■ **Extract provided**:
# Got to love Spring Break



## FLKeys (Dec 27, 2018)

Got another 1* now during spring break. At least this one was kind enough to let me know that I provided poor service, a poor pick-up experience, a smelly car, and no comfort. Willing to bet they got a free ride or several 50% off codes for their poor experience. Amazes me how Uber does not flag ratings that have so many different issues. Only a few more weeks to go before the spring breakers are gone. 4.97 down to a 4.92 in 2 weeks.


----------



## Coyotex (Feb 10, 2019)

Dude, that sucks!


----------



## FLKeys (Dec 27, 2018)

Coyotex said:


> Dude, that sucks!


It does, however I pretty much knew going into Spring break my ratings would take a shot. Strange my Lyft ratings have not suffered I have been doing equal Lyft & Uber rides most of Spring Break.


----------



## BCS DRIVER (Oct 25, 2018)

FLKeys said:


> It does, however I pretty much knew going into Spring break my ratings would take a shot. Strange my Lyft ratings have not suffered I have been doing equal Lyft & Uber rides most of Spring Break.


Your market is the complete opposite of mine. It's a major university town where I deal with those types of pax on a weekly basis whereas you get them for a few weeks each year. Amazingly my rating holds at a steady 4.95 on U. Lyft I pay no attention to.

Like any period of time when most students leave the area I presumed it would be a slow week and decided I would drive more outside my usual Thur-Fri-Sat late nights. It paid off in that I picked up about $200 more than I usually do in a typical week. St Patrick's Day helped with almost $90 in 3 hours with $13 of that in tips.


----------



## Sconnie (Apr 3, 2018)

Drunk college kids are awful. I avoid them like the plague. I’m in a college town and aside from a night football game will only drive past 10pm when they’re on spring/winter/summer break. I do unfortunately get them occasionally doing early morning airport runs.


----------



## Florida XL (Feb 26, 2019)

Ive been hit twice with 1 stars this spring break. One was a picked up wrong passenger, which was crap, I dropped the lady off at her house and stayed in driveway so she could see to get in, next one was account holder who was 400lbs. got in the third row and had trouble getting her fat ass out and dinged me for COMFORT!! I didnt feed her all those cheeseburgers:frown:


----------



## CDP (Nov 11, 2018)

I went from a 4.95 to a 4.91 with these little shjts. One was so drunk, she couldn't figure out what airline she was on. 2 cleanup fees for sand poles and wet seats. No tips, and I fear for our future. Ft Lauderdale has been a nightmare.


----------



## LYFTladyMIA (Jun 29, 2018)

Same sudden downward change in my ratings here in Miami, despite not one comment or reason being provided with any of the ratings given under 5* since the start of spring break... Also find it incredibly aggravating that most of these spring break paxholes have absolutely no complaints or issues during the course of their rides whatsoever and then — to add insult to injury — they even go out of the way to make a point of saying/clearly expressing /emphatically discussing just how “awesome/cool/great/super fun, etc...” their ride was during the entire time it was in progress and/or at its conclusion — only to rate below 5* for the hell of it. I don’t get it... never will. Ugh


----------



## 2Cents (Jul 18, 2016)

■ **Extracted records**:
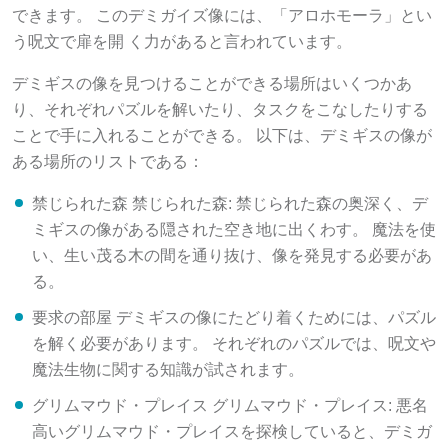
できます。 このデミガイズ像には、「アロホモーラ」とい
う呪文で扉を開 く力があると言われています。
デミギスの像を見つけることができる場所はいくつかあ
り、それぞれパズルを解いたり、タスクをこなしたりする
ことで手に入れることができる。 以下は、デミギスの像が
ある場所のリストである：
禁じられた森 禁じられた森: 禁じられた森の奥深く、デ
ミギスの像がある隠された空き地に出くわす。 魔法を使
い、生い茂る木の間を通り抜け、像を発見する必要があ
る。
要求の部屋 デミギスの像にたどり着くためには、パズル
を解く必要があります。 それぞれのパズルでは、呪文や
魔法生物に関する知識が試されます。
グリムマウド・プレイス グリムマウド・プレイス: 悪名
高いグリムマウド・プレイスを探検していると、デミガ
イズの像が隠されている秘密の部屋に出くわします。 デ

==

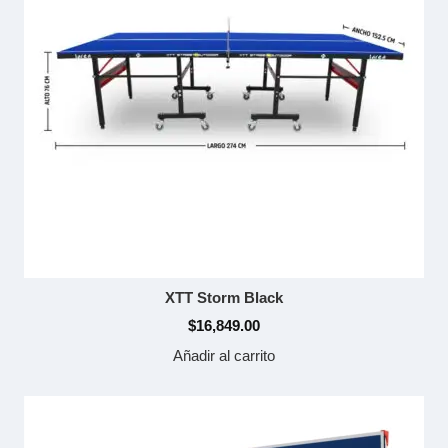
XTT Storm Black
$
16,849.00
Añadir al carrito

■ **Directive 1**:
Name every problem that the one-star rating in the opening post of the spring break ratings thread said the driver had provided.
■ **Directive 2**:
Resume the forum thread on spring break rider ratings after its final line.

■ **Answer space 1**:
Poor service, a poor pick-up experience, a smelly car, and no comfort.

■ **Answer space 2**:
I'm starting to think ratings are just so the entitled pax hole can feel good about giving a rating rather than gathering actual feedback.


----------



## dauction (Sep 26, 2017)

Sconnie said:


> Drunk college kids are awful. I avoid them like the plague. I'm in a college town and aside from a night football game will only drive past 10pm when they're on spring/winter/summer break. I do unfortunately get them occasionally doing early morning airport runs.


Agree ..isn't it odd that during the day they are so well behaved and polite..not sure what happens at night ..assuming it's something they ate ..possibly something they are drinking ?


----------



## Working4peanuts (Jan 16, 2018)

FLKeys said:


> Got another 1* now during spring break. At least this one was kind enough to let me know that I provided poor service, a poor pick-up experience, a smelly car, and no comfort. Willing to bet they got a free ride or several 50% off codes for their poor experience. Amazes me how Uber does not flag ratings that have so many different issues. Only a few more weeks to go before the spring breakers are gone. 4.97 down to a 4.92 in 2 weeks.


Got you beat by a mile!

Got 13 downrates in 2 weeks this month. Dropped .04. almost .05.

Then nothing.

Never suspected it was spring breakers. Worst stretch of down rates I've ever had. Then again, who gives a shit???????


----------



## Uberladysf777 (Nov 27, 2018)

FLKeys said:


> Got another 1* now during spring break. At least this one was kind enough to let me know that I provided poor service, a poor pick-up experience, a smelly car, and no comfort. Willing to bet they got a free ride or several 50% off codes for their poor experience. Amazes me how Uber does not flag ratings that have so many different issues. Only a few more weeks to go before the spring breakers are gone. 4.97 down to a 4.92 in 2 weeks.


Me too! 4.98 down to 4.3 in just these past 2 weeks?



Uberladysf777 said:


> Me too! 4.98 down to 4.3 in just these past 2 weeks?


I mean 4.98 down to 4.93


----------



## TXUbering (May 9, 2018)

What does your car smell like? Do you smoke in the vehicle? If so, I'd probably give a 1 star rating as well. I know sometimes I get a smoker in my car and will have to drive with the windows down for a few minutes.


----------



## FLKeys (Dec 27, 2018)

TXUbering said:


> What does your car smell like? Do you smoke in the vehicle? If so, I'd probably give a 1 star rating as well. I know sometimes I get a smoker in my car and will have to drive with the windows down for a few minutes.


I get many compliments that my car still smells new all the time. No smoking period not even out of my car. The worst my car ever smells is when I pick people up from a restaurant with lots of left overs. Especially one restaurant that seams to specializes in all fried foods. You can smell that place down wind for a good half mile.


----------



## TXUbering (May 9, 2018)

FLKeys said:


> I get many compliments that my car still smells new all the time. No smoking period not even out of my car. The worst my car ever smells is when I pick people up from a restaurant with lots of left overs. Especially one restaurant that seams to specializes in all fried foods. You can smell that place down wind for a good half mile.


When I pick up "stinkers", I let my next pax know, "My apologies for the funk, but the last rider was apparently related to Cheech and Chong (or other appropriate comment).


----------



## MusicMan03 (Jan 30, 2019)

2Cents said:


> I'm starting to think ratings are just so the entitled pax hole can feel good about giving a rating rather than gathering actual feedback.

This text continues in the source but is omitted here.